Die Akzenta AG besteht seit 1999, und hat seit diesem Jahr eine beachtliches Umsatzwachstum gehabt. Sollte dieses Umsatzwachstum so weiter gehen, erfolgt die Auszahlung tatsächlich innerhalb Deiner genannten 10 Jahre. Sollte es ein geringeres Wachstum geben, erfolgt Die komplette Auszahlung eben ein paar Jahre später. (Vorausgesetzt die Akzenta AG geht nicht Pleite)
Laut Prospekt ist die Akzenta AG vertraglich verpflichtet, 72 Prozent sämtlicher Einnahmen (Umsatz) an die Vertragspartner und Kunden in vierzehntägigem Rhytmus auszuschütten.
Die Einnahmen bestehen im wesentlichen aus
- Provisionen von Aktivpartnern
- Provisionen für Kundenvermittlung
- Gebühren für Verkaufsschulungen und Seminare
- Software-Entwicklung
- Mieteinnahmen
- Zinsen, Dividenden, sonstige Geldanlagen
- Unternehmensbeteiligungen und Tochterfirmen
Bei der letzten Einnahmequelle sollen Sie aber auch schon einmal Verluste gemacht haben.
Für ein weiteres Wachstum, zumindest bis zu einer gewissen Größe, spricht der Einsatz der Umsatzbeteiligung als Marketing-Instrument.

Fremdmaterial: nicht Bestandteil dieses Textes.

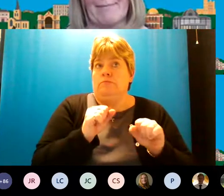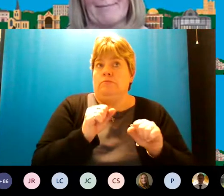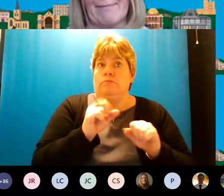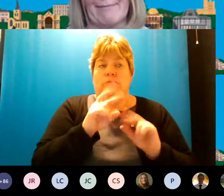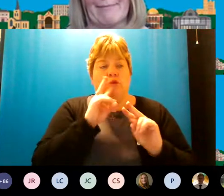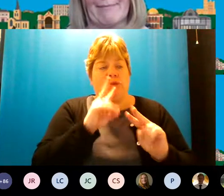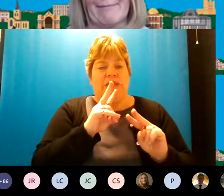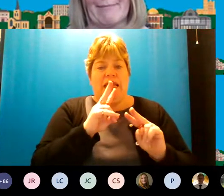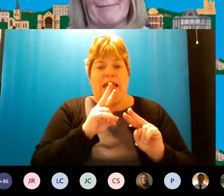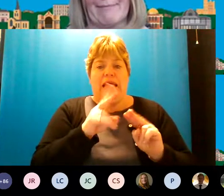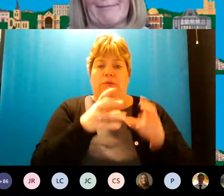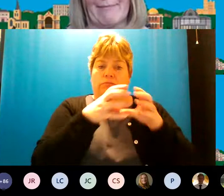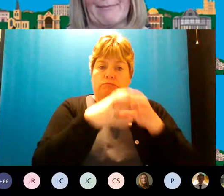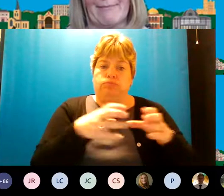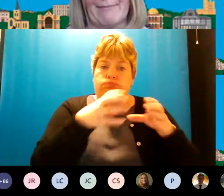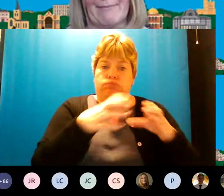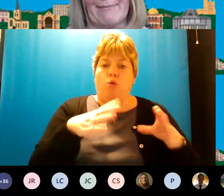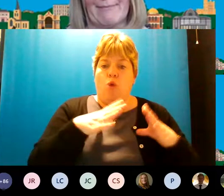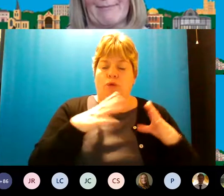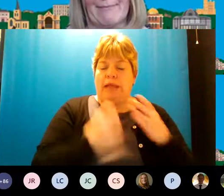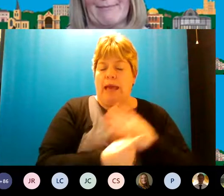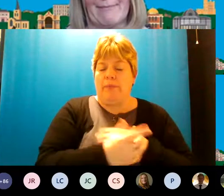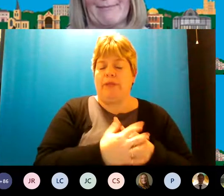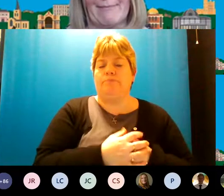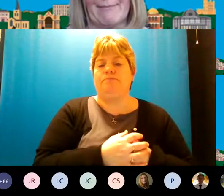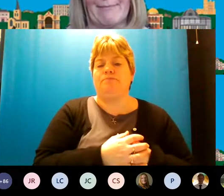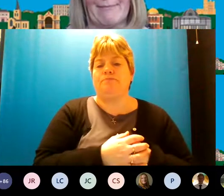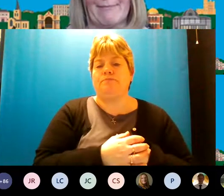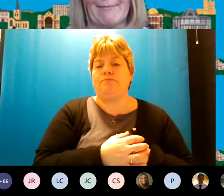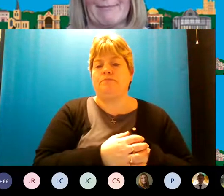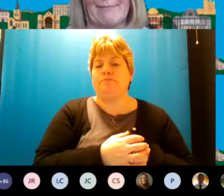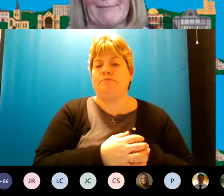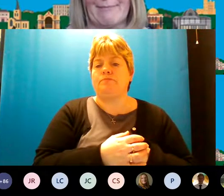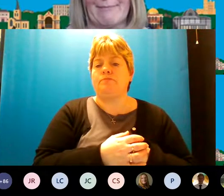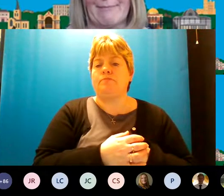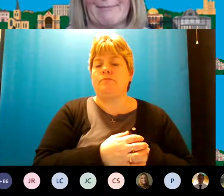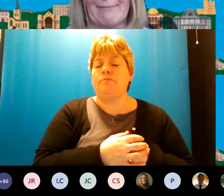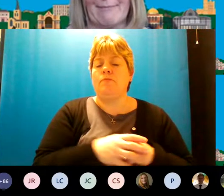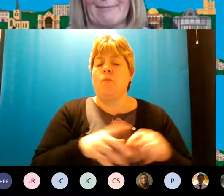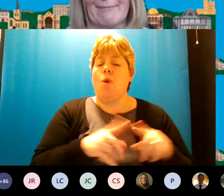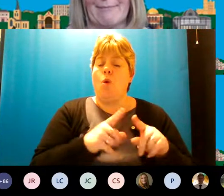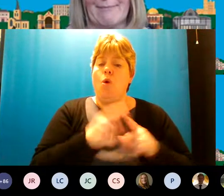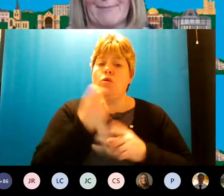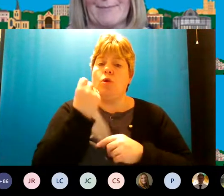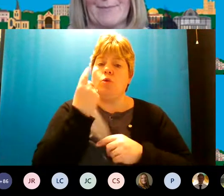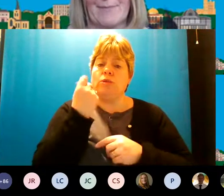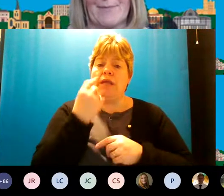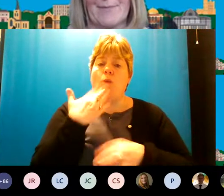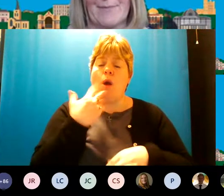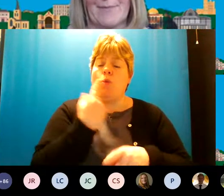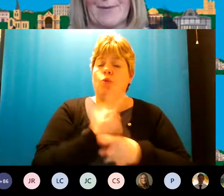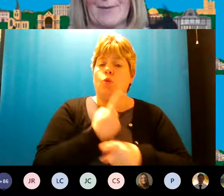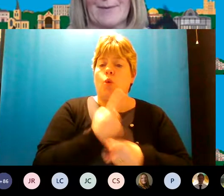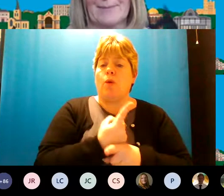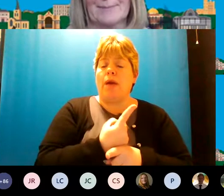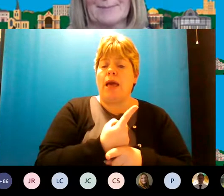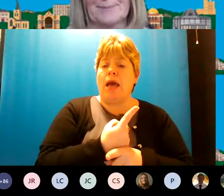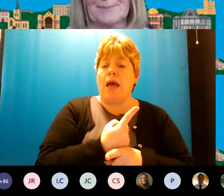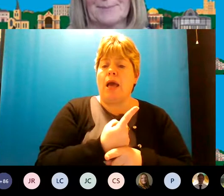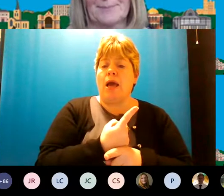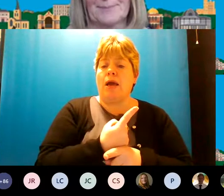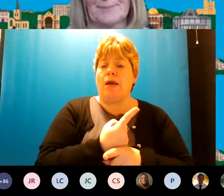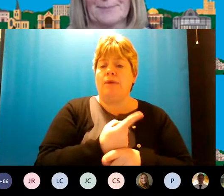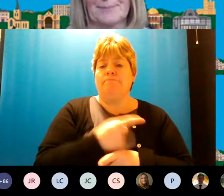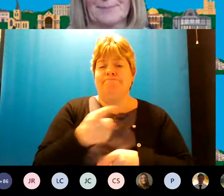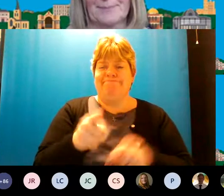some of that expansion um i think i think the thing is to understand obviously that when we're talking about that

Denn der Kunde, der einmal ein Produkt mit einer Umsatzbeteiligung erworben hat, und der mitbekommt dass die Rückflüsse funktionieren, wird in den meisten Fällen den nächsten Kauf wiederum mit einer Umsatzbeteiligung abschließen. Und soweit mir bekannt ist funktionieren die Rückflüsse aus der Umsatzbeteiligung bisher ganz gut.
Mein Fazit: Jemand, der die Chance nutzen möchte, bei einem Kauf den kompletten Kaufpreis, oder einen Teil des Kaufpreises innerhalb der nächsten 10-15 Jahre wieder zu bekommen, kann durchaus eine Umsatzbeteiligung abschließen.
Der Kunde, der nichts anschaffen will, aber eine Umsatzbeteiligung über eine Impuls-Umsatzbeteiligung eingehen will, sollte auch mit einem Totalverlust seines eingesetzten Kapitals leben können. Ich halte dies derzeit zwar für unwahrscheinlich, aber der Kunde sollte über das bestehende Risiko aufgeklärt werden.
Irgendwann wird das System meines erachtens an seine Grenzen stoßen, und die Rückflüsse werden erst nach längeren Zeiträumen (vielleicht 20-30 Jahre) erfolgen können. Bis dahin ist aber noch etwas Potential nach oben vorhanden.
Einige Berichte gibt es auf der folgenden Seite:
http://www.ciao.com/Akzenta_AG__695733/TabId/2
Die Homepage, die allerding nur bedingt informativ ist, findet man unter:
http://akzenta.ag/
Auch im Forumsarchiv findet man ein paar Äußerungen, die allerdings meines Erachtens nicht unbedingt hilfreich sind:
http://www.wer-weiss-was.de/cgi-bin/forum/searcharch…
Der DFI-Gerlach Report hat schon einiges zu der Akzenta AG geschrieben.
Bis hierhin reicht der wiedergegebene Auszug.